Our value-based systems simply ride through it, knowing that what's undervalued (and you know there are plenty of stocks in this category today) will eventually be fairly valued again.
And our growth-based systems have been recommending cash, pure and simple, because the major trends are still down.
But there's a part of me that's hooked on momentum investing. It's the art/science that my father Carlton loved and mastered, and to me, it's the system that often provides the best indication of which stocks might lead the market in the next upturn.
Consider, for example, Strayer Education (STRA), a stock that earned a spot in Cabot Top Ten Report back on November 3 when it was trading at 226. I know that looks like a high price, but you shouldn't let it stop you. Price is irrelevant. It has nothing to do with value or growth or momentum. All it means is that if you buy the stock, you buy fewer shares than you normally would. So here's what we wrote about Strayer.

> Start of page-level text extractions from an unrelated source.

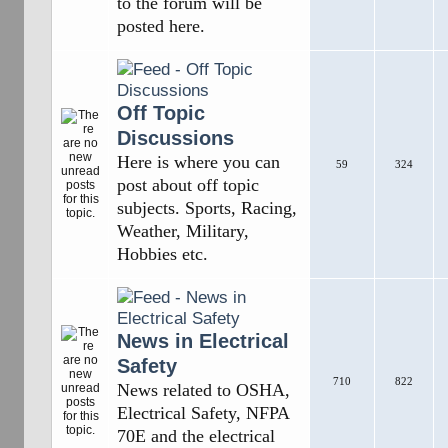
to the forum will be
posted here.
Off Topic
Discussions
Here is where you can
59
324
post about off topic
subjects. Sports, Racing,
Weather, Military,
Hobbies etc.
News in Electrical
Safety
710
822
News related to OSHA,
Electrical Safety, NFPA
70E and the electrical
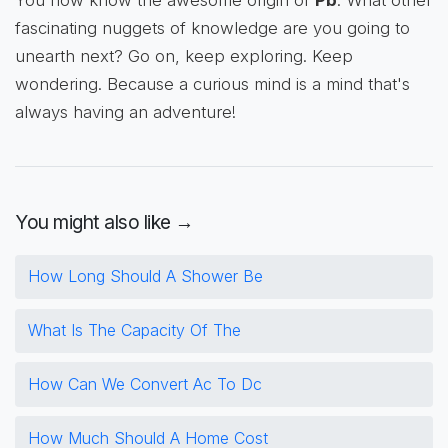
fascinating nuggets of knowledge are you going to
unearth next? Go on, keep exploring. Keep
wondering. Because a curious mind is a mind that's
always having an adventure!
You might also like →
How Long Should A Shower Be
What Is The Capacity Of The
How Can We Convert Ac To Dc
How Much Should A Home Cost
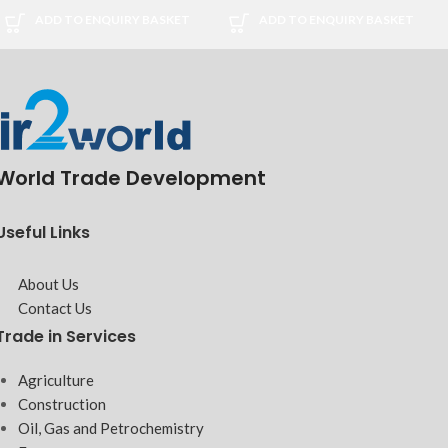
ADD TO ENQUIRY BASKET
ADD TO ENQUIRY BASKET
World Trade Development
Useful Links
About Us
Contact Us
Trade in Services
Agriculture
Construction
Oil, Gas and Petrochemistry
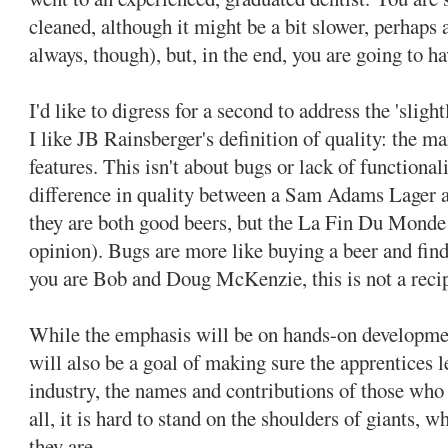
cleaned, although it might be a bit slower, perhaps a
always, though), but, in the end, you are going to ha
I'd like to digress for a second to address the 'slig
I like JB Rainsberger's definition of quality: the m
features. This isn't about bugs or lack of functionali
difference in quality between a Sam Adams Lager
they are both good beers, but the La Fin Du Monde 
opinion). Bugs are more like buying a beer and find
you are Bob and Doug McKenzie, this is not a recipe
While the emphasis will be on hands-on development
will also be a goal of making sure the apprentices l
industry, the names and contributions of those who
all, it is hard to stand on the shoulders of giants,
they are.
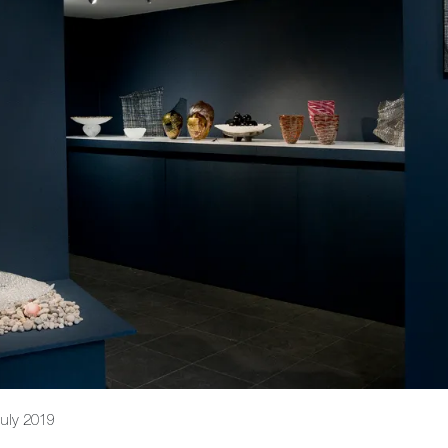
July 2019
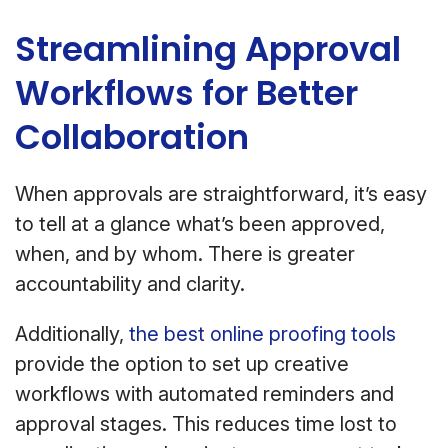
Streamlining Approval
Workflows for Better
Collaboration
When approvals are straightforward, it’s easy
to tell at a glance what’s been approved,
when, and by whom. There is greater
accountability and clarity.
Additionally,
the best online proofing tools
provide the option to set up creative
workflows with automated reminders and
approval stages. This reduces time lost to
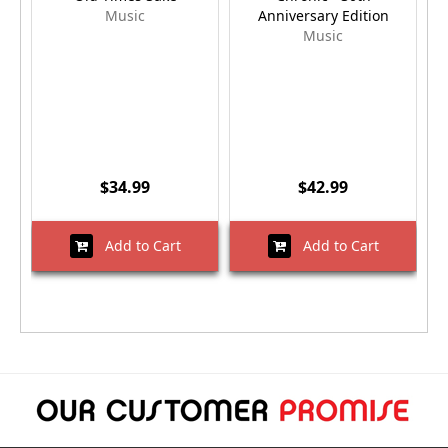
Music
Anniversary Edition
Music
$34.99
$42.99
Add to Cart
Add to Cart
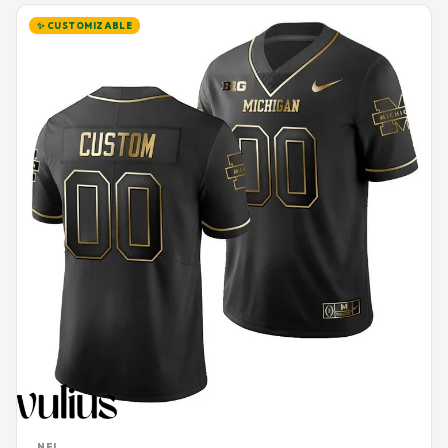
✨ CUSTOMIZABLE
NFL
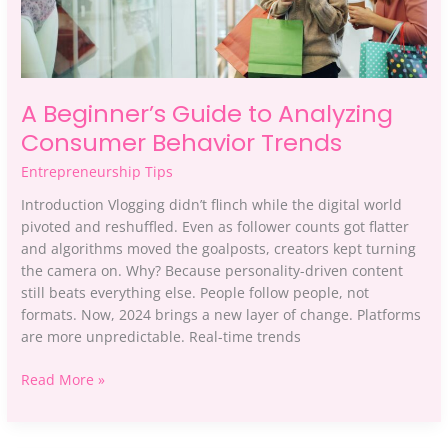
A Beginner’s Guide to Analyzing
Consumer Behavior Trends
Entrepreneurship Tips
Introduction Vlogging didn’t flinch while the digital world
pivoted and reshuffled. Even as follower counts got flatter
and algorithms moved the goalposts, creators kept turning
the camera on. Why? Because personality-driven content
still beats everything else. People follow people, not
formats. Now, 2024 brings a new layer of change. Platforms
are more unpredictable. Real-time trends
Read More »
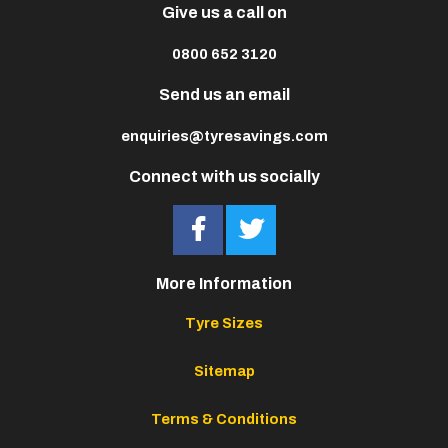
Give us a call on
0800 652 3120
Send us an email
enquiries@tyresavings.com
Connect with us socially
More Information
Tyre Sizes
Sitemap
Terms & Conditions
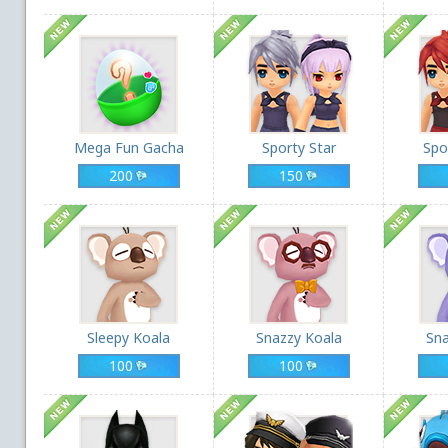
Mega Fun Gacha
Sporty Star
Spo
200
150
Sleepy Koala
Snazzy Koala
Sna
100
100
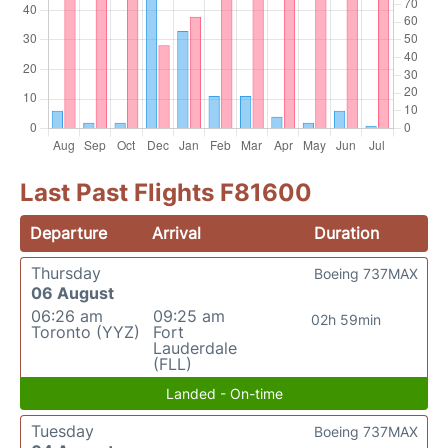
Last Past Flights F81600
Departure
Arrival
Duration
Thursday
Boeing 737MAX
06 August
06:26 am
09:25 am
02h 59min
Toronto (YYZ)
Fort
Lauderdale
(FLL)
Landed - On-time
Tuesday
Boeing 737MAX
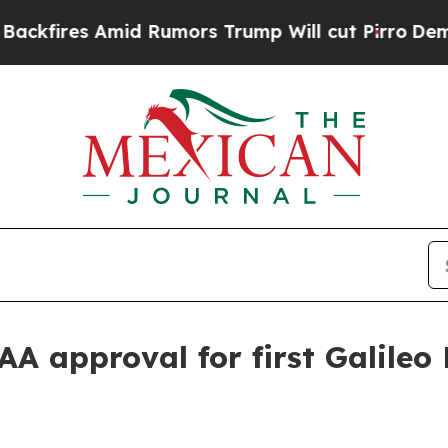
res Amid Rumors Trump Will cut Pirro
Democratic
AA approval for first Galile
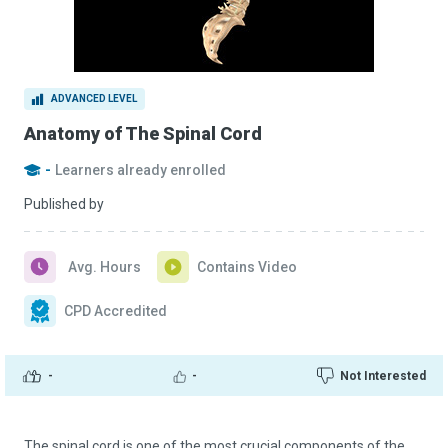
ADVANCED LEVEL
Anatomy of The Spinal Cord
-
Learners already enrolled
Published by
Avg. Hours
Contains Video
CPD Accredited
-
-
Not Interested
The spinal cord is one of the most crucial components of the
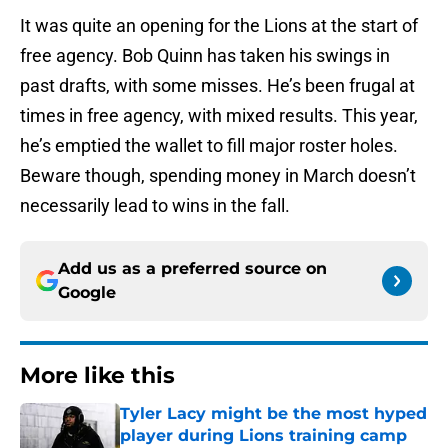
It was quite an opening for the Lions at the start of
free agency. Bob Quinn has taken his swings in
past drafts, with some misses. He’s been frugal at
times in free agency, with mixed results. This year,
he’s emptied the wallet to fill major roster holes.
Beware though, spending money in March doesn’t
necessarily lead to wins in the fall.
Add us as a preferred source on
Google
More like this
Tyler Lacy might be the most hyped
player during Lions training camp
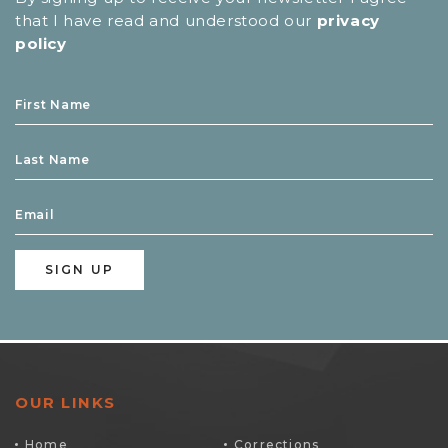
that I have read and understood our
privacy
policy
OUR LINKS
Home
Corrections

"If you're looking for companies that benefit in a difficult economic environment, consider Strayer Education. The company offers undergraduate and graduate degrees at 62 campuses in Alabama, Delaware, Florida, Georgia, Kentucky, Maryland, New Jersey, North Carolina, Pennsylvania, South Carolina, Tennessee, Virginia and Washington, D.C. Its 44,564 students are mainly working adults pursuing their first college degree, and the stock is strong now because last week's third quarter report was excellent. The company continues to demonstrate accelerating revenue growth, the result of both expansion and increased demand. And management announced the company has received initial approval to operate in Ohio, West Virginia and Utah. The company has a very long trend of earnings growth going back to the early 1990s and we see no reason for it to end."
Moving on, the Report gave a Suggested Buy Range of 205-220, a range determined by careful chart analysis. And what's happened since then? Well, just last week, at the market's low, the stock dipped to undercut both its 25-day and 50-day moving averages to touch 202 ... and then quickly rebounded. Today it hit 225. Clearly, there are committed buyers supporting this stock, and if the rotten economy sends more adults back to school, Strayer could be a big winner.